But Hudson didn’t exactly get the job done quickly. I got a number of texts saying simply “I’m scared” and after one guy said it for the third time, I had to tell him “go find your wife and ask her to hold you like you’re a 6-year-old little girl.”
He stopped texting me he was scared for some reason after that.
Meanwhile over on Twitter, I have volunteered that at key moments of sports games recently, when I would go get some ice cream to relieve my own stress, the team I was watching would start doing better. So when Rainey had thrown 7 pitches in a row that were called balls, I got more ice cream. It seemed to work too, as Hudson came in and got the last two outs of the inning. The Nats still led 5-3.

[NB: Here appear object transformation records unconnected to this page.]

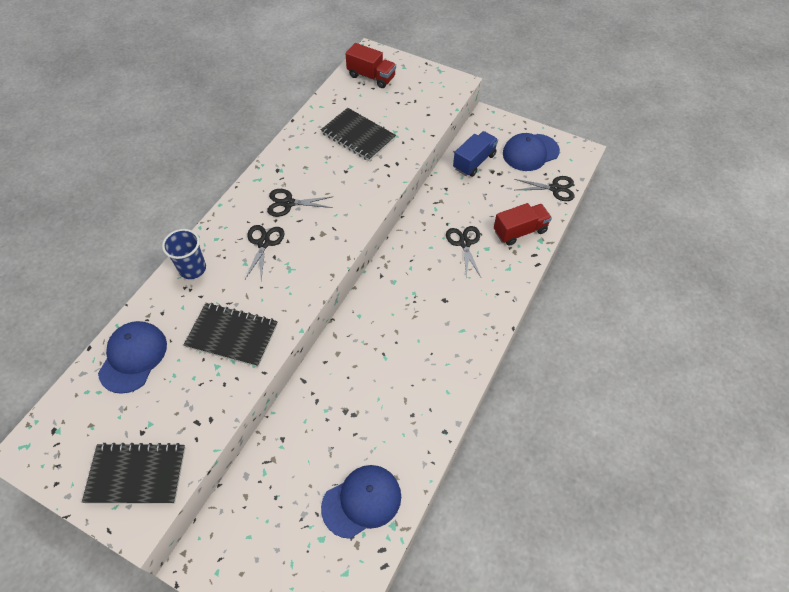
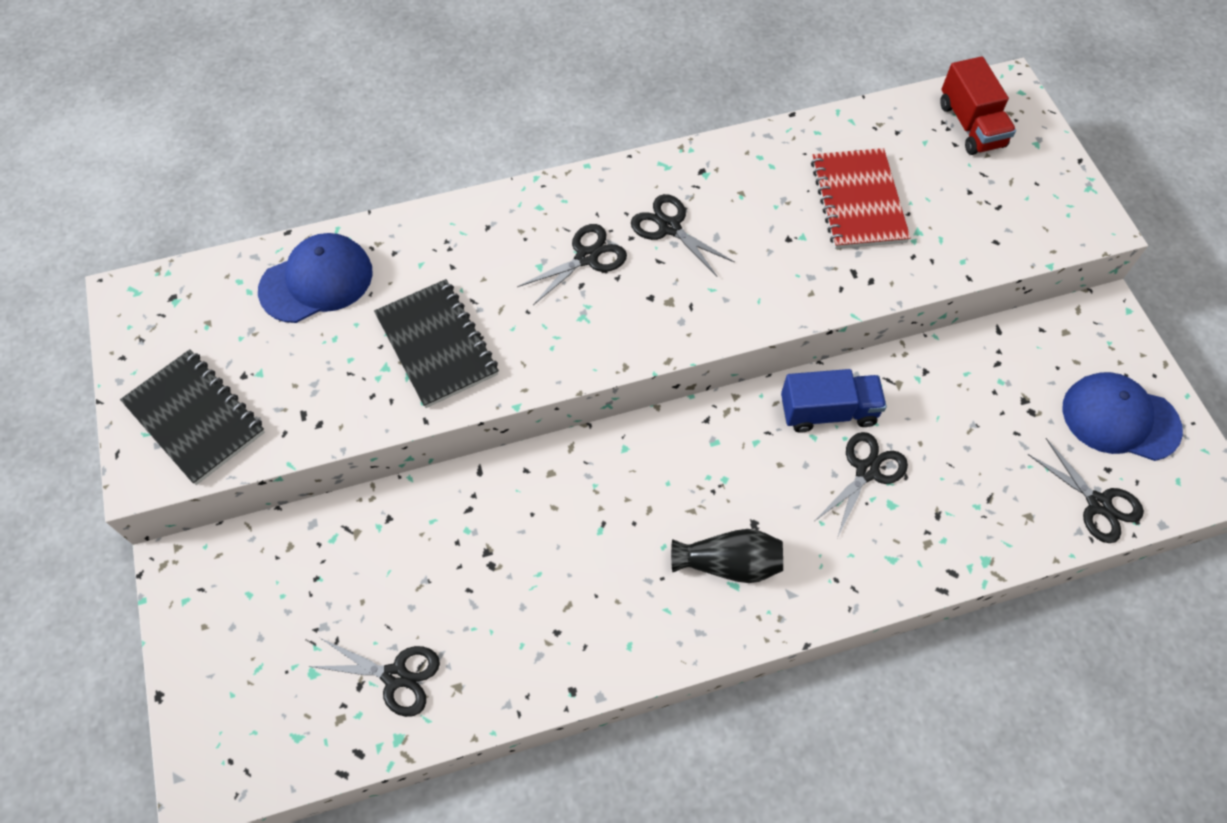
camera: 45 degrees right, 5 degrees up
(192, 269) = (477, 225): blue cup -> none
(358, 136) = (858, 201): black notebook -> red notebook
(362, 501) = (395, 676): blue cap -> black scissors
(451, 324) = (729, 563): none -> black vase
(474, 162) = (1011, 365): blue truck -> blue truck (828, 411)
(520, 231) = (969, 521): red truck -> none

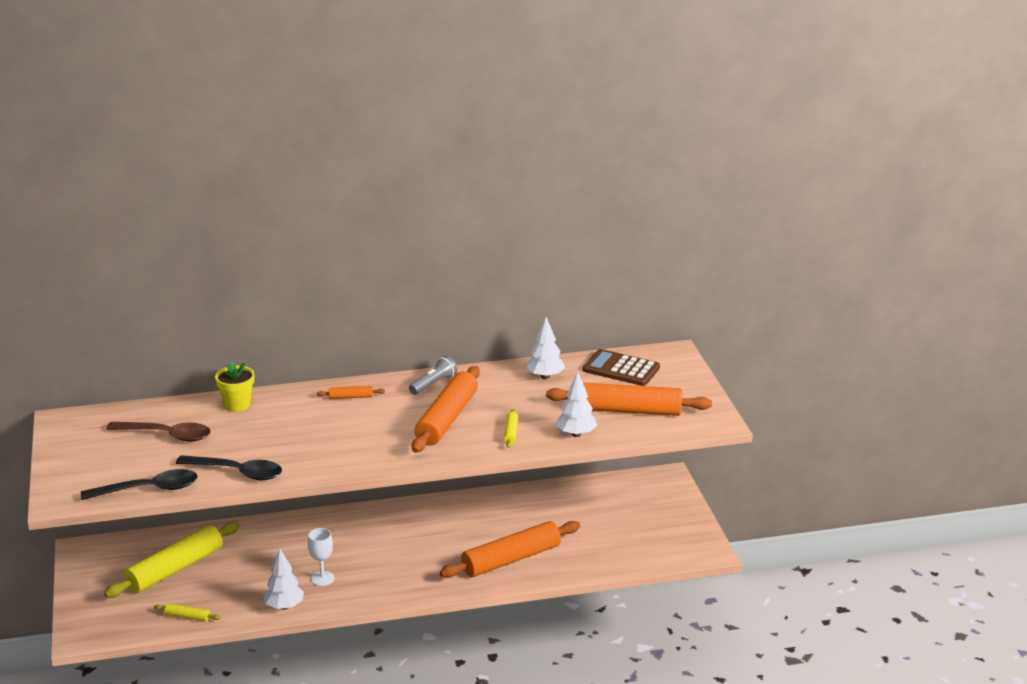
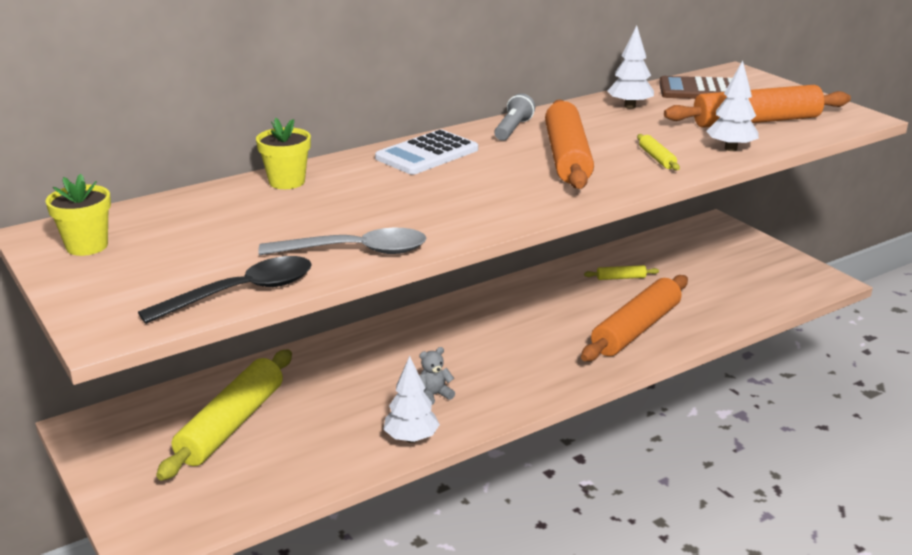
camera: 20 degrees left, 0 degrees up
(82, 435) = (87, 246): none -> yellow flower pot
(166, 435) = (215, 227): brown spoon -> none
(187, 617) = (289, 481): yellow rolling pin -> yellow rolling pin (621, 278)
(237, 472) = (355, 251): black spoon -> grey spoon
(322, 578) = (434, 395): white goblet -> grey teddy bear
(351, 397) = (427, 154): orange rolling pin -> white calculator

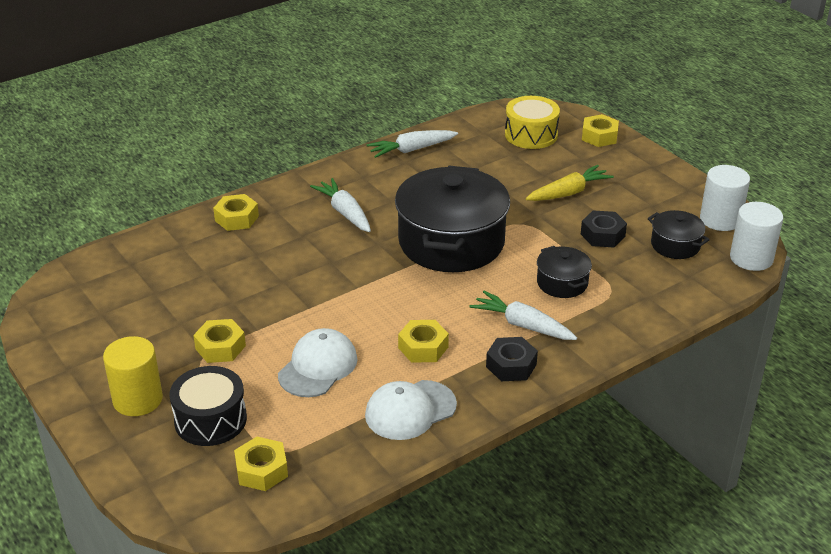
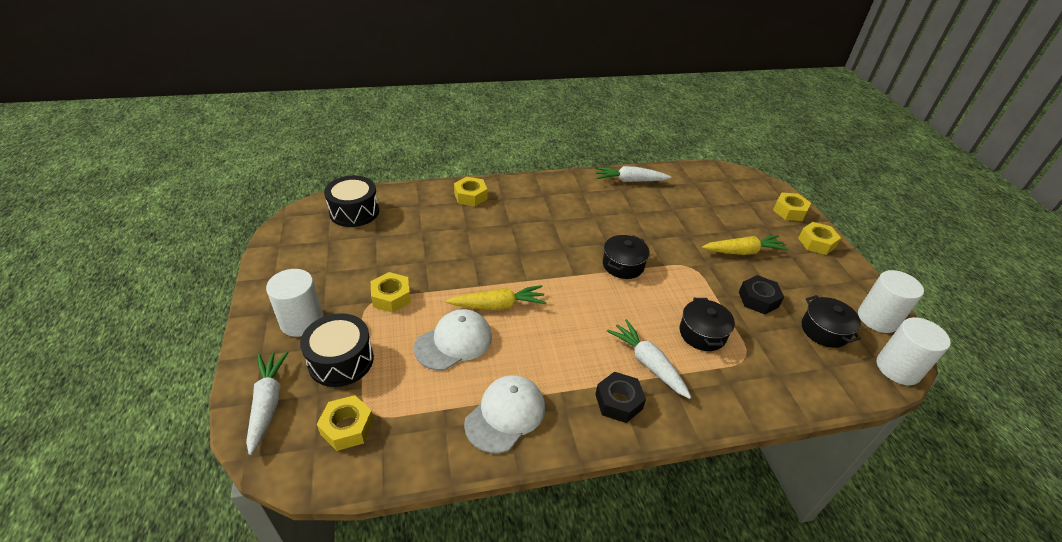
camera: 20 degrees right, 5 degrees up
(108, 275) = (354, 212): none -> black drum
(138, 399) = (302, 321): yellow cylinder -> white cylinder
(342, 320) = (498, 305): none -> yellow carrot
(345, 212) = (552, 215): white carrot -> white carrot (268, 403)
(410, 410) = (505, 415): white cap -> white cap turned 135 degrees clockwise
(423, 347) = (550, 355): yellow nut -> yellow nut (816, 243)
(451, 242) = (623, 265): black pot -> black pot, size x0.46
(531, 135) = (731, 194): yellow drum -> none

But Hudson would falter in the 8th and give up the run that would make it 5-4. A dozen people on Twitter immediately treated me like a frozen version of the Chick-Fil-A cow, exhorting me to “Eat More Ice Cream.” If the stress of the game didn’t kill me, the dietary suggestions of my Twitter family certainly would.
Fortunately, my faith in Doolittle was well-founded. He got the three outs needed in the ninth. I was able to relax, exhale, and stop eating frozen dairy. I would then stay wide awake until about 2 AM, thinking about how the biggest World Series underdog in over a decade had just stunned the mighty Houston Astros, won game 1, and grabbed home field advantage for the rest of the Series.
All the Nats have to do now is play .500 ball the rest of the way. Then we can watch them hoist a trophy and ride in a parade one fine November day in DC.